I'm organizing a game tournament in a week. I began thinking about the best way to mathematically arrange the teams (so that they are really even, thus more competitive). So here's the data:
- 20 players in the event
- Each player is assigned a skill level (high number = skilled)
- 4 teams of 5 players each (although I'd prefer to build a algorithm that takes these as variables)
- I'm using a computer to solve the problem
So, I have 20 players. I'd like to generate 4 teams with 5 players each. To do this, I'd like to generate a list of all possible team combinations. To evaluate a team combination, I:
- Generate a combination of teams (a match)

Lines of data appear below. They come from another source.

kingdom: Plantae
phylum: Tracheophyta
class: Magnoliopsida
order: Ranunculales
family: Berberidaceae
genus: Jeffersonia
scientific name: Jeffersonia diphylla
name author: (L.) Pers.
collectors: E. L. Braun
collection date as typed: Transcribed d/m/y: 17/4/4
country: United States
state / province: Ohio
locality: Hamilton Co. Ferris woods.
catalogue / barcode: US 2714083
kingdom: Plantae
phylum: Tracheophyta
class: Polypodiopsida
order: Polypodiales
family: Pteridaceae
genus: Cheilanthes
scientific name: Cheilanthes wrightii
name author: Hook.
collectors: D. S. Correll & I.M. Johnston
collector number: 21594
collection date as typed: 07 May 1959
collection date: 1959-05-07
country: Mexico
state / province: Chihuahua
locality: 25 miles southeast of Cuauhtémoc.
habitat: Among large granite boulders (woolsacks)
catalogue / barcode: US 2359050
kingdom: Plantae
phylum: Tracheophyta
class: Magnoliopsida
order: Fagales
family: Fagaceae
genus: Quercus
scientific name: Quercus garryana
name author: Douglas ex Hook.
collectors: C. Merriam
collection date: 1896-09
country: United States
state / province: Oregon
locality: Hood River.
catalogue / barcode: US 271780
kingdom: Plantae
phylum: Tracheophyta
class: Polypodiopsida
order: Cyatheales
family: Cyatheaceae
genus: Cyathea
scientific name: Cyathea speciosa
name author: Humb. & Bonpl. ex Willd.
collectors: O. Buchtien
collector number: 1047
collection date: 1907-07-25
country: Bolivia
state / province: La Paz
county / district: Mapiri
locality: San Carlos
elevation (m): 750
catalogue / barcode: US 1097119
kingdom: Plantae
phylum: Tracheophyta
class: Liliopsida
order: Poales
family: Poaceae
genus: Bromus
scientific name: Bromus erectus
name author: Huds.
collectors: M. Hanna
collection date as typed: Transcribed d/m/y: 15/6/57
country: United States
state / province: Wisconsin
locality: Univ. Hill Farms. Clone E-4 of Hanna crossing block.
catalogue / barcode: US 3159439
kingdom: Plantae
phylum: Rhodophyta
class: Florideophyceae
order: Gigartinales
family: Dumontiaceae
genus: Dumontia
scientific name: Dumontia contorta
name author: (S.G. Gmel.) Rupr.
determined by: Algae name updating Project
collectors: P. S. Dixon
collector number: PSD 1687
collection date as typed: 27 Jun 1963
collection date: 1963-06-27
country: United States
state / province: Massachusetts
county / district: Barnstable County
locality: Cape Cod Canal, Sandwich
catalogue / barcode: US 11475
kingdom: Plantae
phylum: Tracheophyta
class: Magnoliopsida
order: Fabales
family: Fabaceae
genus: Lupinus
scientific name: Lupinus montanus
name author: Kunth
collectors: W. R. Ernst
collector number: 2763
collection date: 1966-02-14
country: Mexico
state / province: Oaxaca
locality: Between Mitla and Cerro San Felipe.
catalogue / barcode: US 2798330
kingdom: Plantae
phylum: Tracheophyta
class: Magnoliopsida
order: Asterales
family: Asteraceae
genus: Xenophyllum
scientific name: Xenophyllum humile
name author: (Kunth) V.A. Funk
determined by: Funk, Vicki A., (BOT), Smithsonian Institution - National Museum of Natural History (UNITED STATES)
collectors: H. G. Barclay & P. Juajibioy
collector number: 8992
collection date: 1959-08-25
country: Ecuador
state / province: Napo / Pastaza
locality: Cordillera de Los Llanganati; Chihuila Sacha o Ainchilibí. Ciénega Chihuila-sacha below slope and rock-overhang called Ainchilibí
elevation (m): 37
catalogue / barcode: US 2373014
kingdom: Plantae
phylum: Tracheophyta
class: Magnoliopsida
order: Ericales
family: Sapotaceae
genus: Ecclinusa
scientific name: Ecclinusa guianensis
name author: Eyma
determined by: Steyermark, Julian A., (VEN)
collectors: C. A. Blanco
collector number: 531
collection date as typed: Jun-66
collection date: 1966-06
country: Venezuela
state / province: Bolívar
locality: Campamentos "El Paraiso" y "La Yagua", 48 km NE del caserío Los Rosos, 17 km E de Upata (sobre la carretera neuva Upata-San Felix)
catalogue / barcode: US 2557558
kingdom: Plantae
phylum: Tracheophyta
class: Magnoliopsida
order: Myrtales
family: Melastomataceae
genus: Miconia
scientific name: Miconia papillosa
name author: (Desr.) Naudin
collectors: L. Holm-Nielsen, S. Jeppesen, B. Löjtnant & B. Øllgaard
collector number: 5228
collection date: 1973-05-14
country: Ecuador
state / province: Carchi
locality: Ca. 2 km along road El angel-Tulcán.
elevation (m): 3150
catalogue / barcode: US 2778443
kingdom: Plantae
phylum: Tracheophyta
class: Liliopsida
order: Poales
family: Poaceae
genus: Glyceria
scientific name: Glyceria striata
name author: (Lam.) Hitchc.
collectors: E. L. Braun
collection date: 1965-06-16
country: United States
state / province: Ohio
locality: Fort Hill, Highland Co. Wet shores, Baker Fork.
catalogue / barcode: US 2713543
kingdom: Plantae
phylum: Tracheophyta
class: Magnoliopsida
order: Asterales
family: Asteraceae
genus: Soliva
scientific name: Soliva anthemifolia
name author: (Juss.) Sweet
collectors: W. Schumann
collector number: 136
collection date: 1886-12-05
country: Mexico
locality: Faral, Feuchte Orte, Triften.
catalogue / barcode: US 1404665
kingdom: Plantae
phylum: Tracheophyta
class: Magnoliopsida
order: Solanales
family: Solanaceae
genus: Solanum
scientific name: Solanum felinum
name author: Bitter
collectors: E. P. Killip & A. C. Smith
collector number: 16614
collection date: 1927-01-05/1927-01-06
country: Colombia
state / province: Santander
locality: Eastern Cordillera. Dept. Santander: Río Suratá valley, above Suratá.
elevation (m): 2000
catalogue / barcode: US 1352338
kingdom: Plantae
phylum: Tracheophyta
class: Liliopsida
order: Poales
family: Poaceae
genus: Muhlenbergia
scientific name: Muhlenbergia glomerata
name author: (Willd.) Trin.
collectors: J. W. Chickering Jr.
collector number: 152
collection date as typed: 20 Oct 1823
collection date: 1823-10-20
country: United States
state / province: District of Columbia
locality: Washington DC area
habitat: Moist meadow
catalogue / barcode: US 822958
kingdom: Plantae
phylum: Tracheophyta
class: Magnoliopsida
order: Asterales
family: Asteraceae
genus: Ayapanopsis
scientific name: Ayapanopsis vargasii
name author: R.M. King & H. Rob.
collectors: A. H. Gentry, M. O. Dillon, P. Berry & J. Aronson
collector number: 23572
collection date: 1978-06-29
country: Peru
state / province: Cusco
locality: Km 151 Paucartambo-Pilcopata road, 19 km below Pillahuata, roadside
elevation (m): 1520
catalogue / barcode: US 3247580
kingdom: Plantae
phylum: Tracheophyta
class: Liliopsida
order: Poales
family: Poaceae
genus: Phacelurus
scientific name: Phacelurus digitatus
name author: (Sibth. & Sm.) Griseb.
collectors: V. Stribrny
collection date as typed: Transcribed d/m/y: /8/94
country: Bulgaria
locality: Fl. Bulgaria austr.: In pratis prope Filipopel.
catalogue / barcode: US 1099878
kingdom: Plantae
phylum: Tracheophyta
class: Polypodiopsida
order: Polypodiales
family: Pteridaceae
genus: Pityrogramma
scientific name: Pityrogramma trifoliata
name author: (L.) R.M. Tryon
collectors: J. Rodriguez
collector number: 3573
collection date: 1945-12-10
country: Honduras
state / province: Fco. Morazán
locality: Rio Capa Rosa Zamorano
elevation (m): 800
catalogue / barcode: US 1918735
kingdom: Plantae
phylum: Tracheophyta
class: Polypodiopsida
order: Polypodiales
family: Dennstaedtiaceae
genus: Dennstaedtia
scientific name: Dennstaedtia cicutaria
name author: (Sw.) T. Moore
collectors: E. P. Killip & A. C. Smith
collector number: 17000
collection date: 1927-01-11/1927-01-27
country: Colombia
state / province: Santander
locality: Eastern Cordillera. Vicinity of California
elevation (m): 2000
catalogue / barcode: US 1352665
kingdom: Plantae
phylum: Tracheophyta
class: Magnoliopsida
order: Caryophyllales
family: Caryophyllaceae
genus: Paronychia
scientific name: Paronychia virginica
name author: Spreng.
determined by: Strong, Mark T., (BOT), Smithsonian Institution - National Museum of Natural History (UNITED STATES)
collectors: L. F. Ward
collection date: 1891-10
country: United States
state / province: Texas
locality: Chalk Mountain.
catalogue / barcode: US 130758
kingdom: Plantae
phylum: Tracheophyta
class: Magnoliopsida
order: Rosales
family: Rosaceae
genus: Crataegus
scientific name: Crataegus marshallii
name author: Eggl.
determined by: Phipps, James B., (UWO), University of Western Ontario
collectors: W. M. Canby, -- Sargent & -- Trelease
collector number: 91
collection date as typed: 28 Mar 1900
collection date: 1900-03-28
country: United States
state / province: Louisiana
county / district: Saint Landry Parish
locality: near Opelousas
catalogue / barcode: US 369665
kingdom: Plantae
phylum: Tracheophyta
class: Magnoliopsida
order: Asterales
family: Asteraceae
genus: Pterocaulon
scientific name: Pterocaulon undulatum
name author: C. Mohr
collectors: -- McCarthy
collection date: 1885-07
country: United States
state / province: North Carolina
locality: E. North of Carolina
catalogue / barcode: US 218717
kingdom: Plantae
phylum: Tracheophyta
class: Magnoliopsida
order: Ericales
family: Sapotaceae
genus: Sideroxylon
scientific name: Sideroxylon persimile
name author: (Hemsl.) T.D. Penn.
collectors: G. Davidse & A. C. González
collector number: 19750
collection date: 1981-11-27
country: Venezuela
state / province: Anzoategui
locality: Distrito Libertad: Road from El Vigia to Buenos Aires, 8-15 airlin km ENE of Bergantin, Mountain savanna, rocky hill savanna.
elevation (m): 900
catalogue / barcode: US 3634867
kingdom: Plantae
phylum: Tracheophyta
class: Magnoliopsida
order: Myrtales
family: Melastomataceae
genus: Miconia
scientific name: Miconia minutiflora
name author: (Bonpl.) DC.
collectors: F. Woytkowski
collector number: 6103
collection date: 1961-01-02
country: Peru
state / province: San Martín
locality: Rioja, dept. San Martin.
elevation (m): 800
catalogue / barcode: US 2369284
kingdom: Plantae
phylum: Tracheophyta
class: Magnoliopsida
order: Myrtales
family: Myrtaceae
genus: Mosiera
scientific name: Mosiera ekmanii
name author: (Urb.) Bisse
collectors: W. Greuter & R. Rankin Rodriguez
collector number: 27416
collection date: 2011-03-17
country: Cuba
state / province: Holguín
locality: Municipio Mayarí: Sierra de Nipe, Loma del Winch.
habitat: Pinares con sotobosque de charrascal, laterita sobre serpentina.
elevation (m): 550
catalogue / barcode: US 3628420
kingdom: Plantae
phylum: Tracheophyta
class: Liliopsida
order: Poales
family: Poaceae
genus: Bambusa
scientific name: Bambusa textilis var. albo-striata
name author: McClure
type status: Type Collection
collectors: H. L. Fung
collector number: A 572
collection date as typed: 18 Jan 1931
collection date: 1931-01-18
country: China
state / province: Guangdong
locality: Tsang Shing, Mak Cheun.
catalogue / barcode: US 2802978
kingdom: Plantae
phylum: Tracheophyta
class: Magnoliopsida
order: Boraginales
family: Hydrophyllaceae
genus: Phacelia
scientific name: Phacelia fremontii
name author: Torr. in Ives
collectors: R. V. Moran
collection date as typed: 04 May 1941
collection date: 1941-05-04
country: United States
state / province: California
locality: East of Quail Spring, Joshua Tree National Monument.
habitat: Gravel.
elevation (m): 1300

- Sum the total skill for each team based off the players in that team
- Compare each team to each other, the highest difference between any two teams in the match is the "tolerance" level for that match. If the tolerance level is higher than a certain cap, the match is discarded
My current approach is to generate a base X number that is N digits long, where X is the number of teams I want, and N is the number of players. Then increment the base X number by 1, I'll get every possible team combination, and I can generate a list of matches that have low tolerance values.
The problem with this, as you probably know, is for 4 teams with 20 players, that's (4-1)^20 in base 3, which is 1E12 matches to check through. (This takes a long time on my computer). Is there a mathematical way to simplify this calculation to be doable in a short period of time?
By current method also allows for the possibility of uneven players spread across the number of teams, which is preferable. If this can't be present with a highly performant algorithm, then it's okay not to use it.